No, I'm certain if grown adults don't understand it's rude to constantly insult someone and pick apart their home when you are a guest, then your husband saying something isn't going to change them at this point.

Instead of focusing on trying to alter their behavior, just change the situation so that they don't have the opportunity to be nasty. Plan outings. Suggest a picnic and say you'll meet them there. Suggest bowling and say you'll meet them there. Period. End of story.


+1

Done.
Anonymous
Anonymous wrote:Once I had a sister in law visit and critique my furniture placement. She proceeded to start moving furniture around to see how it would look. She was offended when I asked her to stop.
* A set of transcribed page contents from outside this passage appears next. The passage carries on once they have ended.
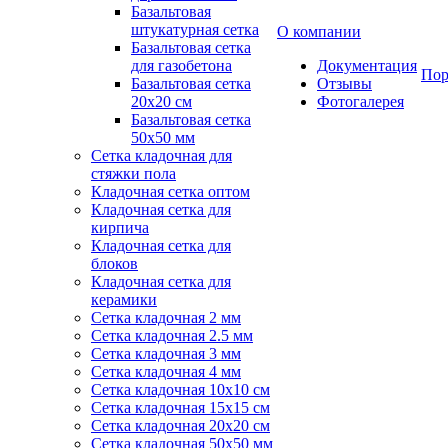
Базальтовая
штукатурная сетка
О компании
Базальтовая сетка
для газобетона
Документация
Пор
Базальтовая сетка
Отзывы
20x20 см
Фотогалерея
Базальтовая сетка
50x50 мм
Сетка кладочная для
стяжки пола
Кладочная сетка оптом
Кладочная сетка для
кирпича
Кладочная сетка для
блоков
Кладочная сетка для
керамики
Сетка кладочная 2 мм
Сетка кладочная 2.5 мм
Сетка кладочная 3 мм
Сетка кладочная 4 мм
Сетка кладочная 10x10 см
Сетка кладочная 15x15 см
Сетка кладочная 20x20 см
Сетка кладочная 50x50 мм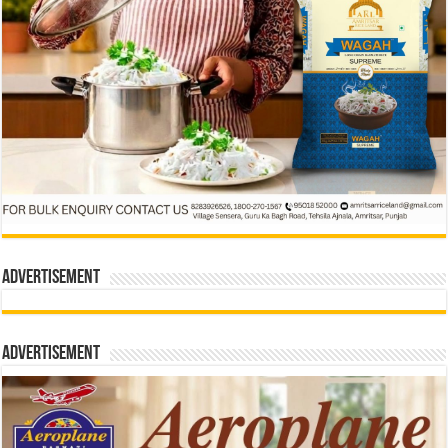
Advertisement
Advertisement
All of my SILs do things like this, but I'm totally fine with it. They are better at it than I am, but I do their gardens.
Anonymous
My dad was doing something similar on an unrelated topic and it was driving my husband nuts. I knew he meant no harm so in one visit, I said - Dad, you probably haven't noticed but every time you visit, you comment on X. It's kind of a sore subject for DH.

He had no idea he had been doing this. He's getting older and to him, it was just idle chit chat. He hasn't brought it up since and our convo didn't seem to hurt my dad's feelings so it all worked out.

Any chance your ILs would be receptive to something like that?
Anonymous
Are you ballsy?

My mother used to do this, not so much with repairs, but household chores. "When is the last time you watered that plant?" "Do you need a new mop?" It was awful.

Then one Thanksgiving my Dad, DH and I made a bet. We each kicked in $10 and chose a comment we thought my mom would make. Then we waited. When she finally said one of the chosen things, we all whooped and hollered and made a big deal of exchanging the money. (I won, btw.) It was a lighthearted way to point out what she was doing. It was also just embarrassing enough to her that she dramatically cut back on the behavior. She will still slip up from time to time, but will apologize and joke about who needs to pay up.
Anonymous
In the scheme of things, this is a bit "so what?"

Sounds like you have a rather ordinary house with the ordinary "failings" all our houses have when we have little kids and limited funds.

Just. Tune.It.Out.

Anonymous
Anonymous wrote:Tell IL's you are doing things gradually and have other financial priorities. Then tell them if they feel something needs to be done now and will cover the cost you will have it taken care of immediately.


Np here with a mom like this and this is what I tell her. She's just effing nuts. I tell her "it's not really a priority right now." Next time she asks, I tell her "it's not in our budget this year." Then I flat out say "we can't afford it." And she still badgers me about it. "Mom, if you don't like our front porch, you can certainly pay to have it redone."

Anonymous
I see you've forgotten what it's like to have small children. We're trying to get to things in the order of importance but we don't have that much time for home renovations. Thanks.